> [AIM OF THE EXERCISE]: The lines to return run from the start of the material below through the line holding "left back paw: (373, 321)", both included; please give them back exactly, minus the pictures.

> [INFORMATION SHOWN]:
§ §

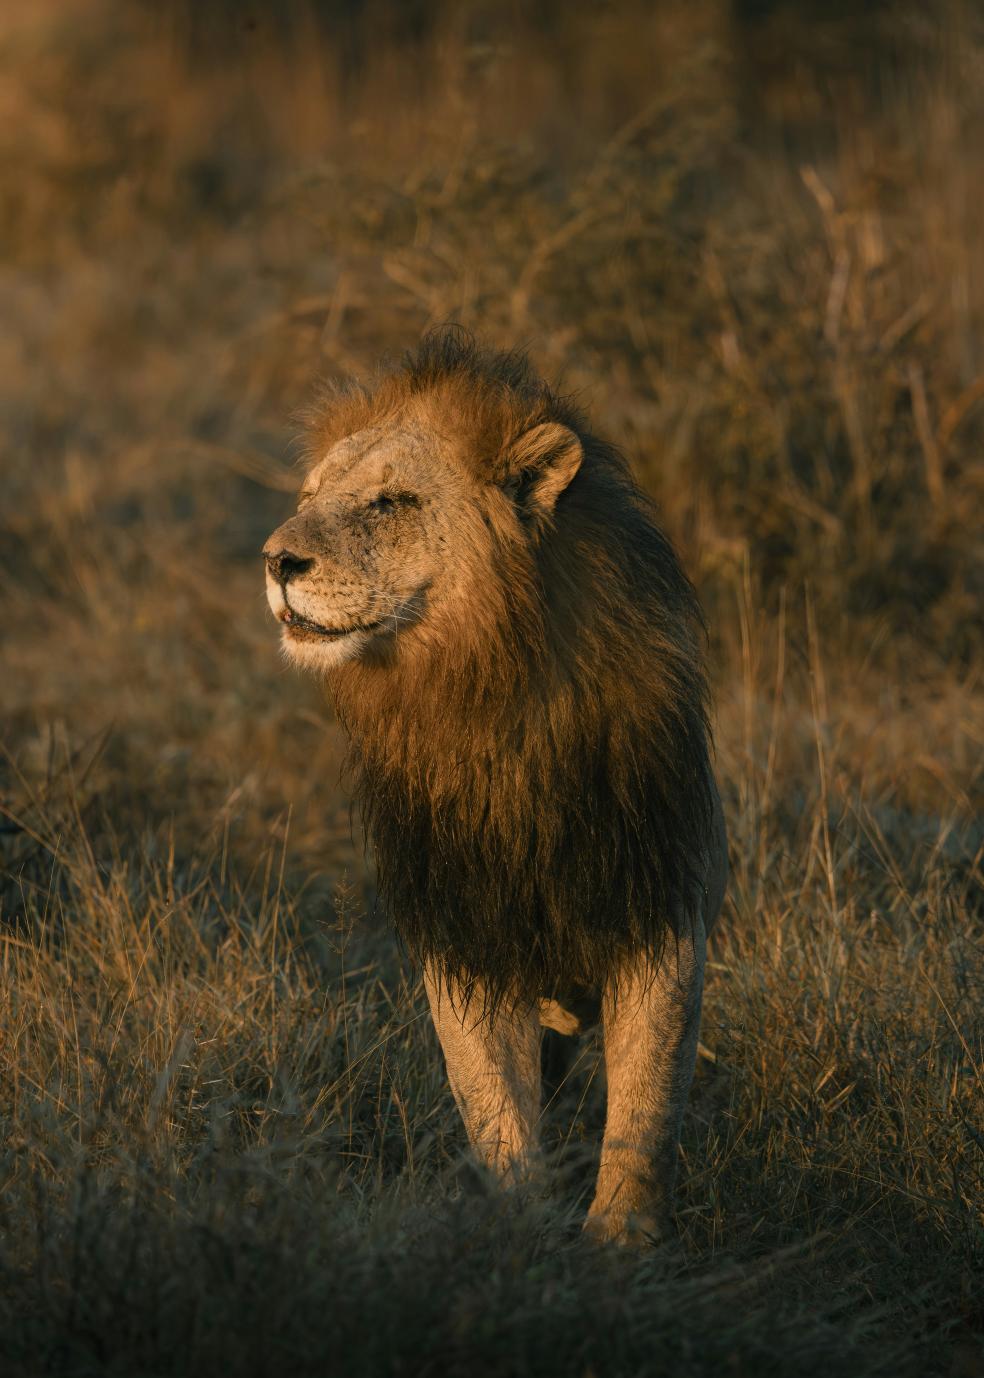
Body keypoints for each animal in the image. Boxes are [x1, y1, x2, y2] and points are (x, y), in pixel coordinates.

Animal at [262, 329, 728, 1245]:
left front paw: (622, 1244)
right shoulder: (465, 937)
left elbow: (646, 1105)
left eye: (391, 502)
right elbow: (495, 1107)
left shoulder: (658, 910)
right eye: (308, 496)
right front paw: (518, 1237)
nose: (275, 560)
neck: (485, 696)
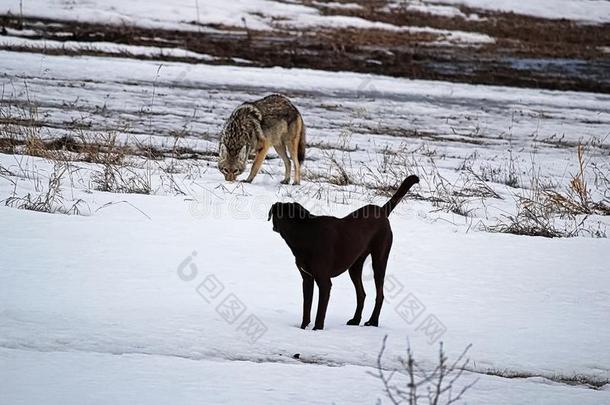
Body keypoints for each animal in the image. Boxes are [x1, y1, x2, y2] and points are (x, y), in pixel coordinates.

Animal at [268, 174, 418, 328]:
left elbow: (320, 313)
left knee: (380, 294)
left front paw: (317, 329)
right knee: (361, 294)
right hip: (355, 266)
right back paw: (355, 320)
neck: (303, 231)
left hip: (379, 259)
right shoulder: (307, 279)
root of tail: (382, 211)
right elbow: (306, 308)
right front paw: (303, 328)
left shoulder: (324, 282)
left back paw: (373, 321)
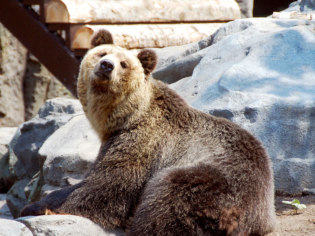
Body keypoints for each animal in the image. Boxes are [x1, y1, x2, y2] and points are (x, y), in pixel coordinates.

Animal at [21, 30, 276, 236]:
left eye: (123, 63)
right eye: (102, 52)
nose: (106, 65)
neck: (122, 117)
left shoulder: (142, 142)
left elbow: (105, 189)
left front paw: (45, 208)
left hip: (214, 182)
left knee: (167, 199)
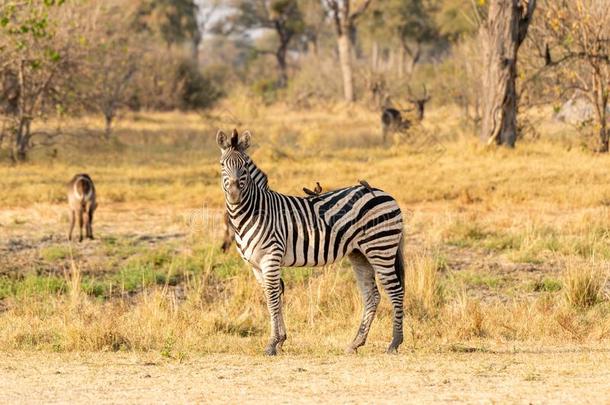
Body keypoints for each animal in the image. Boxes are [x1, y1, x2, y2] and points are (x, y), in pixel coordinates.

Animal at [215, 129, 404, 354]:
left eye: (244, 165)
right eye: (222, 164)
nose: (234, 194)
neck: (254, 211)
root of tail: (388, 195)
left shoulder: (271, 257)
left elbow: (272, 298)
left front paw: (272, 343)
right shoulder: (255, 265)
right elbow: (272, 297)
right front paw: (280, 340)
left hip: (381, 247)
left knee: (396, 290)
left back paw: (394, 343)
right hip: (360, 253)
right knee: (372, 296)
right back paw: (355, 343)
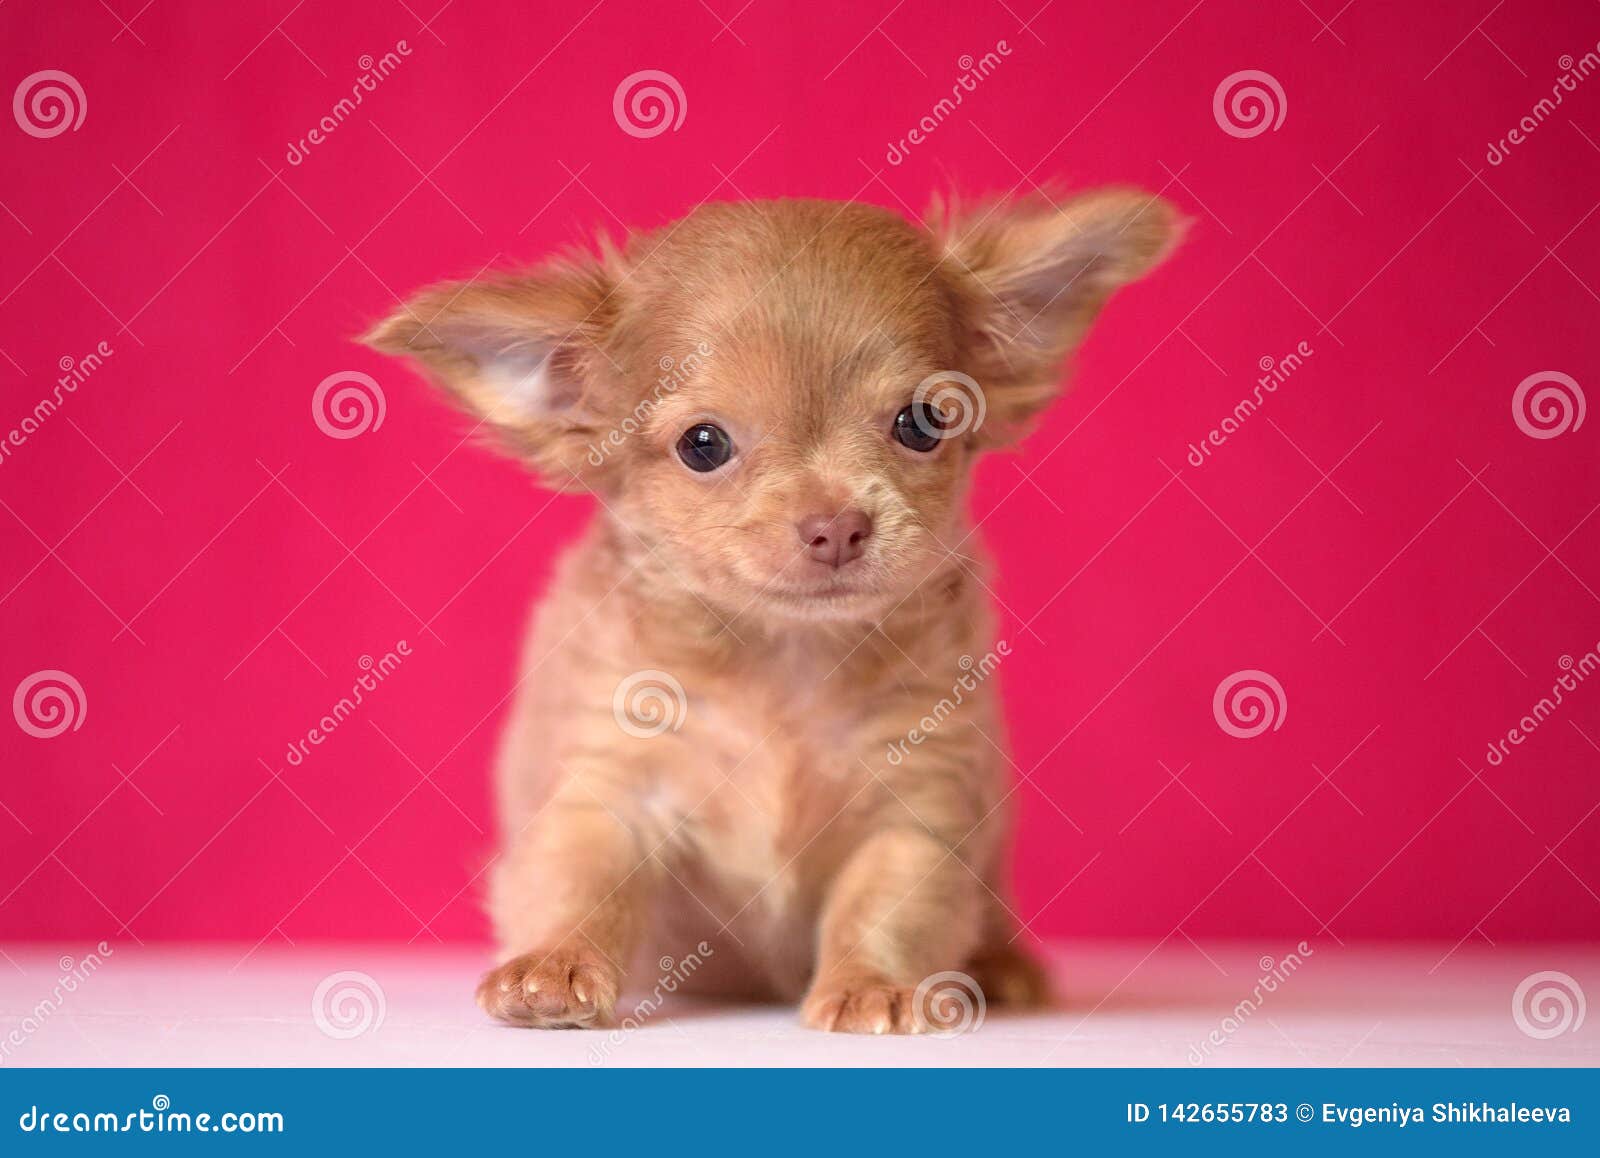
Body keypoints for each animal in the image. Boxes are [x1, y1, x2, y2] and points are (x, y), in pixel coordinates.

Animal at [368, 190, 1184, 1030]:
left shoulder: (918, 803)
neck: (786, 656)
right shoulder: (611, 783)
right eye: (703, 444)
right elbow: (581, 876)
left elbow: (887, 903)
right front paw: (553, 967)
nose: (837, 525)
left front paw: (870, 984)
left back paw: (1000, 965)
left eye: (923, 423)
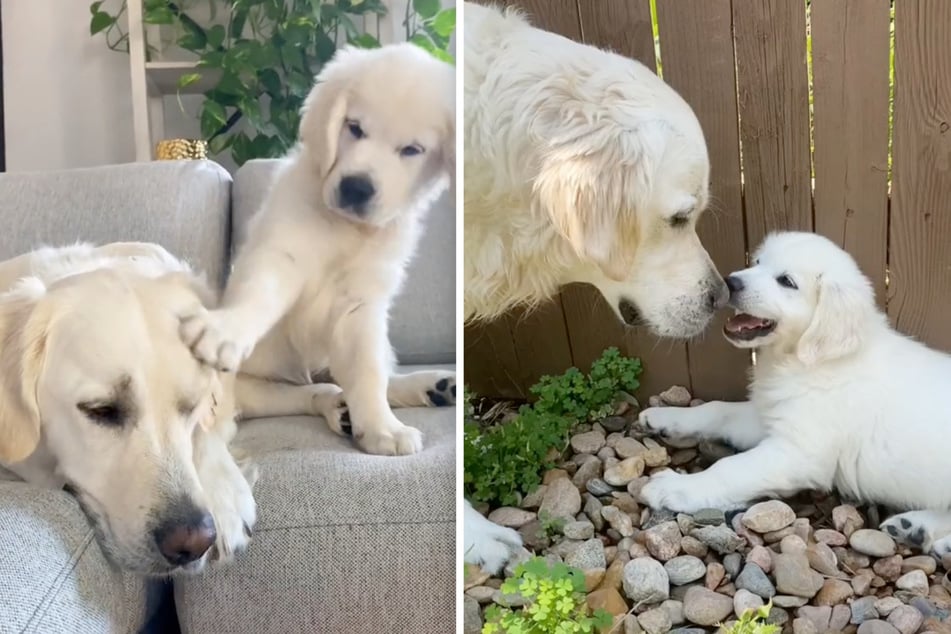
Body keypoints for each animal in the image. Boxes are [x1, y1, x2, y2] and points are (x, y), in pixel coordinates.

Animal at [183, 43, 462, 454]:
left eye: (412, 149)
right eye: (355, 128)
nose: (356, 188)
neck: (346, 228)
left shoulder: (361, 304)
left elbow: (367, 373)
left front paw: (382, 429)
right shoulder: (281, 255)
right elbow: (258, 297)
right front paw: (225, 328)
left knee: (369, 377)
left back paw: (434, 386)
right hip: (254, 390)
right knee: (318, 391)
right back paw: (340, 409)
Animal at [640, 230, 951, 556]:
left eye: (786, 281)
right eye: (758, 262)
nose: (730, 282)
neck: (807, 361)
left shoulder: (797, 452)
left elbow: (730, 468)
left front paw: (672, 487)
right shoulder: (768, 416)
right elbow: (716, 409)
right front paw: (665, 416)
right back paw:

§ §

> [EXERCISE RESULT]:
Body keypoints for each animal in the image. Boxes are [x1, y1, x2, y2] and points are (x, y), in pixel coordinates.

Animal at [262, 329, 728, 1245]:
left front paw: (622, 1244)
right shoulder: (465, 937)
left elbow: (646, 1105)
left eye: (391, 502)
right elbow: (495, 1107)
left shoulder: (658, 910)
right eye: (308, 496)
right front paw: (518, 1237)
nose: (275, 560)
neck: (485, 696)
Body keypoints for each animal in the image. Boxes are [x1, y1, x2, y2] and points are (x, y), in pixel coordinates.

Animal at [268, 174, 418, 328]:
left elbow: (320, 313)
left knee: (380, 294)
left front paw: (317, 329)
right knee: (361, 294)
right hip: (355, 266)
right back paw: (355, 320)
neck: (303, 231)
left hip: (379, 259)
right shoulder: (307, 279)
root of tail: (382, 211)
right elbow: (306, 308)
right front paw: (303, 328)
left shoulder: (324, 282)
left back paw: (373, 321)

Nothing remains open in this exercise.